Студент остается на месте и наблюдает за девушкой; она возится у горшков с цветами.
Важный господин входит. Он в трауре, говорит с дамой в темном, которая ходит взад и вперед по тротуару. Да, что поделаешь? Приходится ждать!
Дама. Я не могу ждать!
Важный господин. Да, уже до того дошло? Тогда поезжай в деревню.
Дама. Не хочу.
Важный господин. Пойдем сюда, а то услышат. Идут к столбу с афишами и продолжают неслышно разговаривать.
Иоганнсон справа студенту. Мой господин просит вас не забыть…
Студент. Скажите прежде, кто ваш господин?
Иоганнсон. О, он многое значит, а был всем…
Студент. Он умен?
Иоганнсон. Что это значит? Он всю жизнь искал, — говорит он, счастливца, но это, должно быть, неправда…
Студент. Чего ему нужно? Он скряга?
Иоганнсон. Он хочет владычествовать… Целые дни заставляет он возить себя в кресле, точно бога Тора… Присматривает дома, сносит их, прокладывает улицы, строит рынки; вламывается он и в дома, влезает в окна, играет людскими судьбами, убивает своих врагов и ничего не прощает. Можете себе представить, этот маленький калека был Дон-Жуаном, хотя всегда терял своих женщин.
Студент. Как же можно это примирить?
Иоганнсон. Он так хитер, что когда женщина ему надоедала, он умел сделать так, чтобы она его бросила… А теперь он — точно конокрад на людской ярмарке. Он крадет людей самыми различными способами… Меня он в буквальном смысле украл из рук правосудия… Видите ли, я совершил одну… ошибку. Он один знал об этом… И вместо того, чтобы засадить меня в тюрьму, он сделал меня своим рабом. Я служу ему за один стол, и он — не из лучших…

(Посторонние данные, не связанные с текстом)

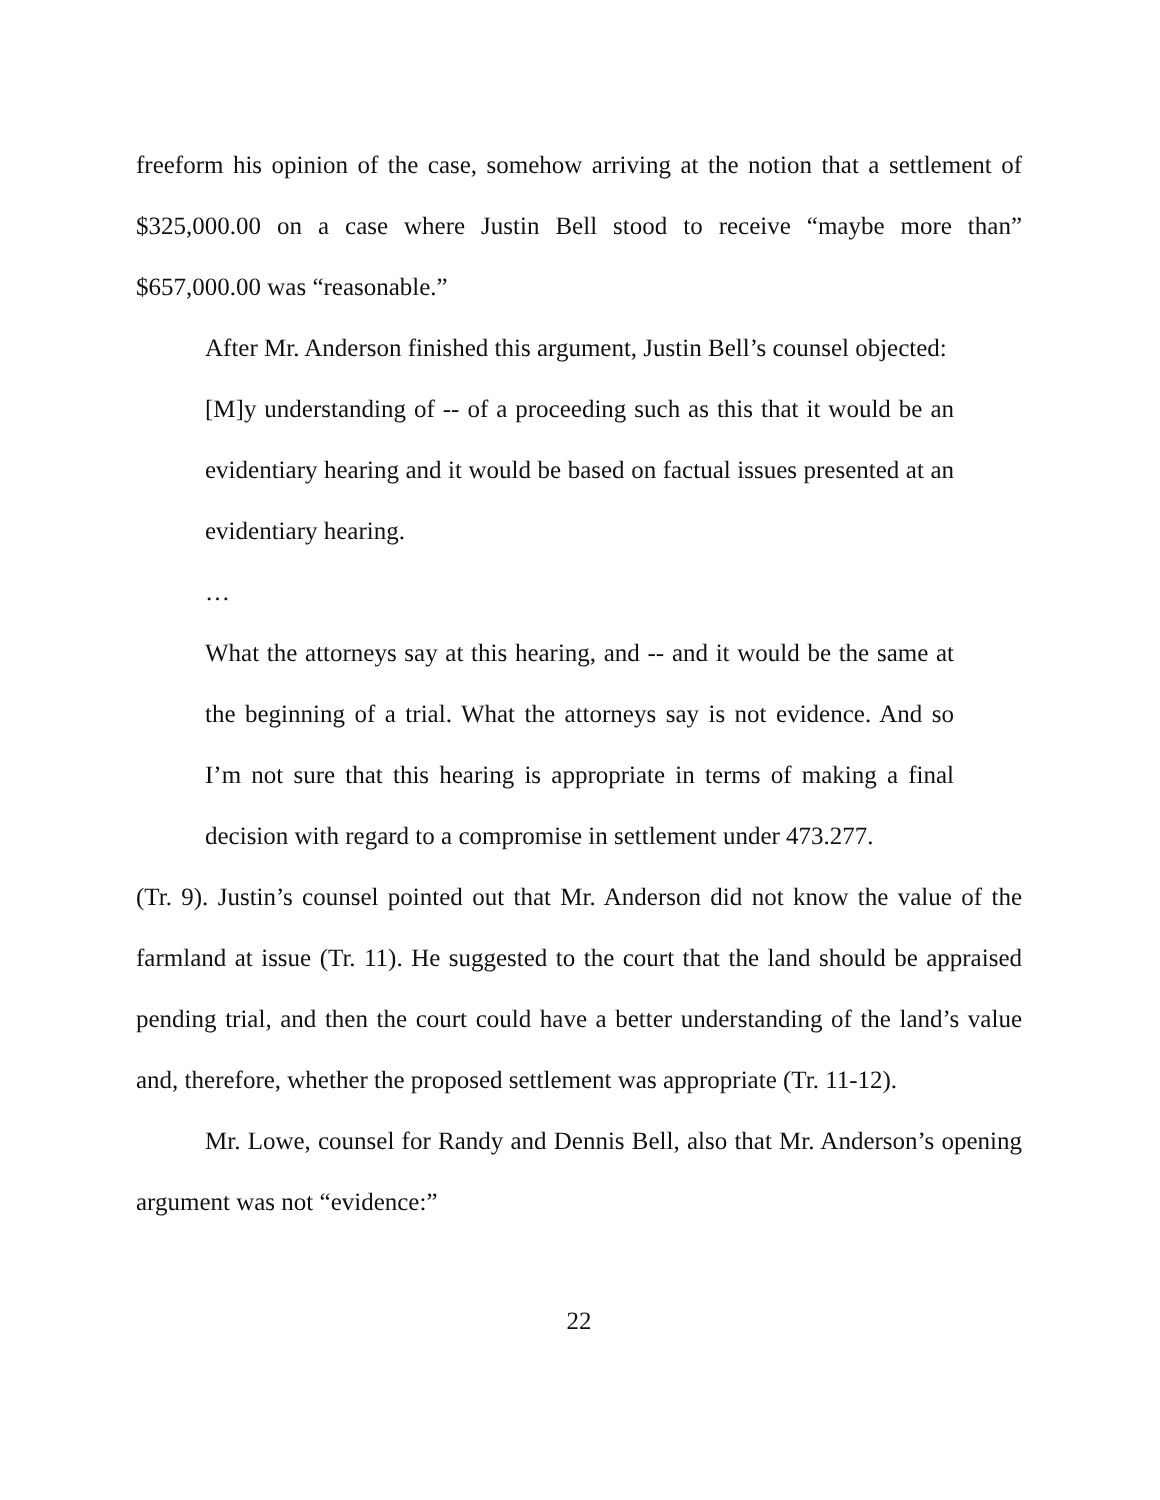freeform his opinion of the case, somehow arriving at the notion that a settlement of $325,000.00 on a case where Justin Bell stood to receive “maybe more than” $657,000.00 was “reasonable.”
After Mr. Anderson finished this argument, Justin Bell’s counsel objected:
[M]y understanding of -- of a proceeding such as this that it would be an evidentiary hearing and it would be based on factual issues presented at an evidentiary hearing.
…
What the attorneys say at this hearing, and -- and it would be the same at the beginning of a trial. What the attorneys say is not evidence. And so I’m not sure that this hearing is appropriate in terms of making a final decision with regard to a compromise in settlement under 473.277.
(Tr. 9). Justin’s counsel pointed out that Mr. Anderson did not know the value of the farmland at issue (Tr. 11). He suggested to the court that the land should be appraised pending trial, and then the court could have a better understanding of the land’s value and, therefore, whether the proposed settlement was appropriate (Tr. 11-12).
Mr. Lowe, counsel for Randy and Dennis Bell, also that Mr. Anderson’s opening argument was not “evidence:”
22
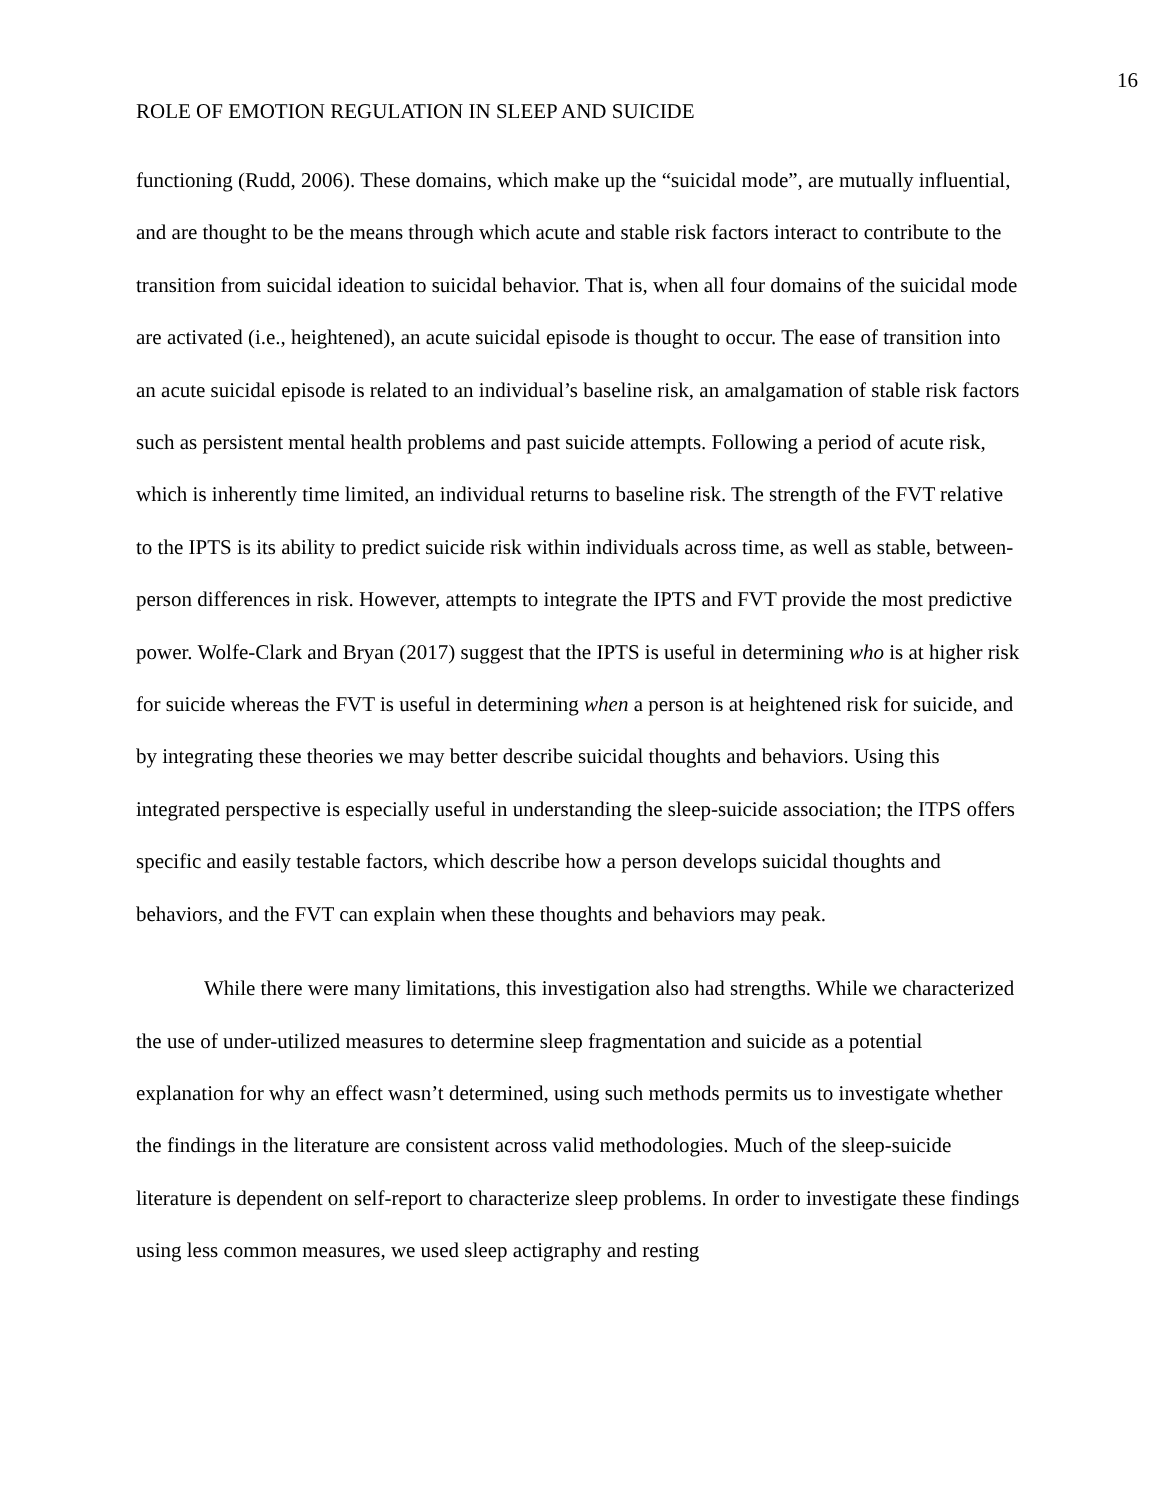16
ROLE OF EMOTION REGULATION IN SLEEP AND SUICIDE
functioning (Rudd, 2006). These domains, which make up the “suicidal mode”, are mutually influential, and are thought to be the means through which acute and stable risk factors interact to contribute to the transition from suicidal ideation to suicidal behavior. That is, when all four domains of the suicidal mode are activated (i.e., heightened), an acute suicidal episode is thought to occur. The ease of transition into an acute suicidal episode is related to an individual’s baseline risk, an amalgamation of stable risk factors such as persistent mental health problems and past suicide attempts. Following a period of acute risk, which is inherently time limited, an individual returns to baseline risk. The strength of the FVT relative to the IPTS is its ability to predict suicide risk within individuals across time, as well as stable, between-person differences in risk. However, attempts to integrate the IPTS and FVT provide the most predictive power. Wolfe-Clark and Bryan (2017) suggest that the IPTS is useful in determining who is at higher risk for suicide whereas the FVT is useful in determining when a person is at heightened risk for suicide, and by integrating these theories we may better describe suicidal thoughts and behaviors. Using this integrated perspective is especially useful in understanding the sleep-suicide association; the ITPS offers specific and easily testable factors, which describe how a person develops suicidal thoughts and behaviors, and the FVT can explain when these thoughts and behaviors may peak.
While there were many limitations, this investigation also had strengths. While we characterized the use of under-utilized measures to determine sleep fragmentation and suicide as a potential explanation for why an effect wasn’t determined, using such methods permits us to investigate whether the findings in the literature are consistent across valid methodologies. Much of the sleep-suicide literature is dependent on self-report to characterize sleep problems. In order to investigate these findings using less common measures, we used sleep actigraphy and resting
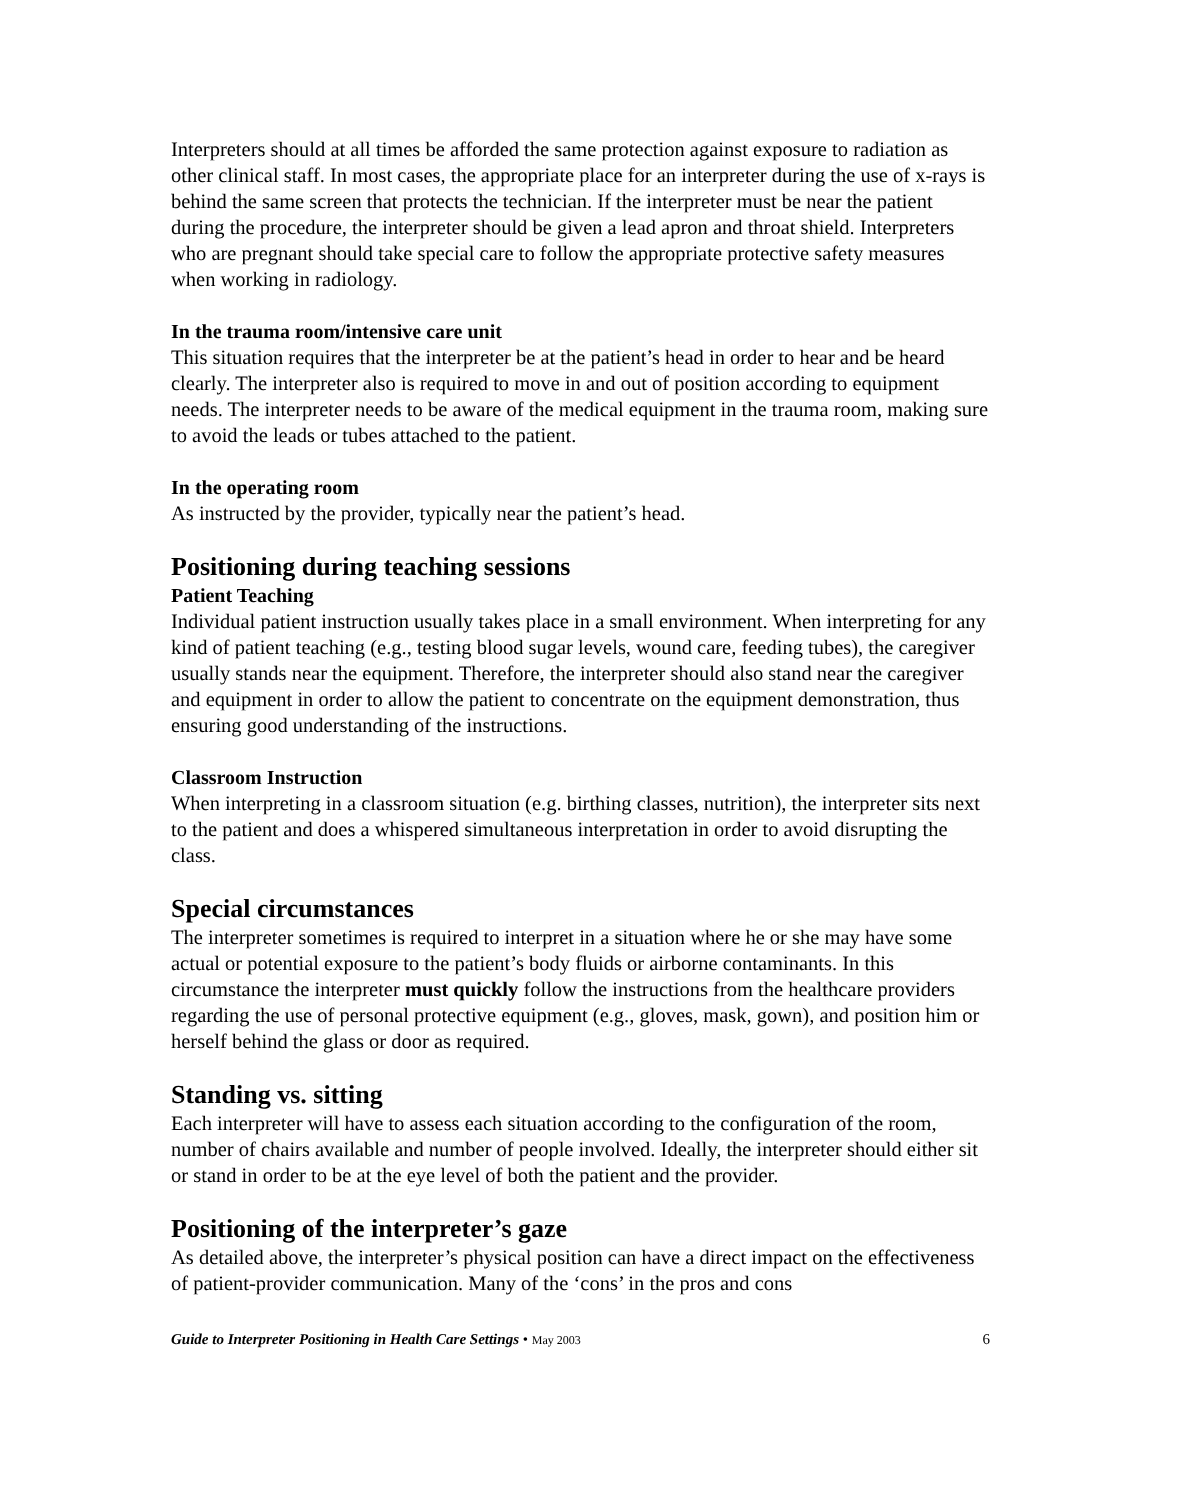Interpreters should at all times be afforded the same protection against exposure to radiation as other clinical staff. In most cases, the appropriate place for an interpreter during the use of x-rays is behind the same screen that protects the technician. If the interpreter must be near the patient during the procedure, the interpreter should be given a lead apron and throat shield. Interpreters who are pregnant should take special care to follow the appropriate protective safety measures when working in radiology.
In the trauma room/intensive care unit
This situation requires that the interpreter be at the patient’s head in order to hear and be heard clearly. The interpreter also is required to move in and out of position according to equipment needs. The interpreter needs to be aware of the medical equipment in the trauma room, making sure to avoid the leads or tubes attached to the patient.
In the operating room
As instructed by the provider, typically near the patient’s head.
Positioning during teaching sessions
Patient Teaching
Individual patient instruction usually takes place in a small environment. When interpreting for any kind of patient teaching (e.g., testing blood sugar levels, wound care, feeding tubes), the caregiver usually stands near the equipment. Therefore, the interpreter should also stand near the caregiver and equipment in order to allow the patient to concentrate on the equipment demonstration, thus ensuring good understanding of the instructions.
Classroom Instruction
When interpreting in a classroom situation (e.g. birthing classes, nutrition), the interpreter sits next to the patient and does a whispered simultaneous interpretation in order to avoid disrupting the class.
Special circumstances
The interpreter sometimes is required to interpret in a situation where he or she may have some actual or potential exposure to the patient’s body fluids or airborne contaminants. In this circumstance the interpreter must quickly follow the instructions from the healthcare providers regarding the use of personal protective equipment (e.g., gloves, mask, gown), and position him or herself behind the glass or door as required.
Standing vs. sitting
Each interpreter will have to assess each situation according to the configuration of the room, number of chairs available and number of people involved. Ideally, the interpreter should either sit or stand in order to be at the eye level of both the patient and the provider.
Positioning of the interpreter’s gaze
As detailed above, the interpreter’s physical position can have a direct impact on the effectiveness of patient-provider communication. Many of the ‘cons’ in the pros and cons
Guide to Interpreter Positioning in Health Care Settings • May 2003 6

Студент. Что же ему нужно в этом доме?
Иоганнсон. Этого я бы не мог вам ответить. Тут что-то очень запутанное.
Студент. Кажется, я уйду…
Иоганнсон. Разве вы не видите, барышня потеряла браслет. Он упал в окно…
Девушка уронила браслет из окна.
Студент медленно подходит, поднимает браслет и передает девушке; та неподвижно благодарит. Студент опять подходит к Иоганнсону.
Иоганнсон. Так, вы хотите уйти… Но это не так легко сделать, как кажется, когда он набросил на голову сеть… Ни на земле, ни на небе ему ничто не страшно. Впрочем, он боится одной вещи, точнее одного существа…
Студент. Постойте, я, кажется, знаю!
Иоганнсон. Почем можете вы знать?
Студент. Догадываюсь! Он боится… маленькой молочницы?
Иоганнсон. Да, он всегда сворачивает в сторону, когда встречается с повозкой с молоком… И потом, он иногда говорит во сне; когда-то он был, наверное, в Гамбурге.
Студент. Можно верить этому человеку?
Иоганнсон. Можно всему поверить о нём.
Студент. Что он сейчас делает там за углом?
Иоганнсон. Подслушивает, что говорят нищие. Сеет словечки, вынимает камни, пока дом не рухнет… говоря фигурально… Видите, я — человек образованный, был книжным торговцем… Ну, что же, всё еще хотите уйти?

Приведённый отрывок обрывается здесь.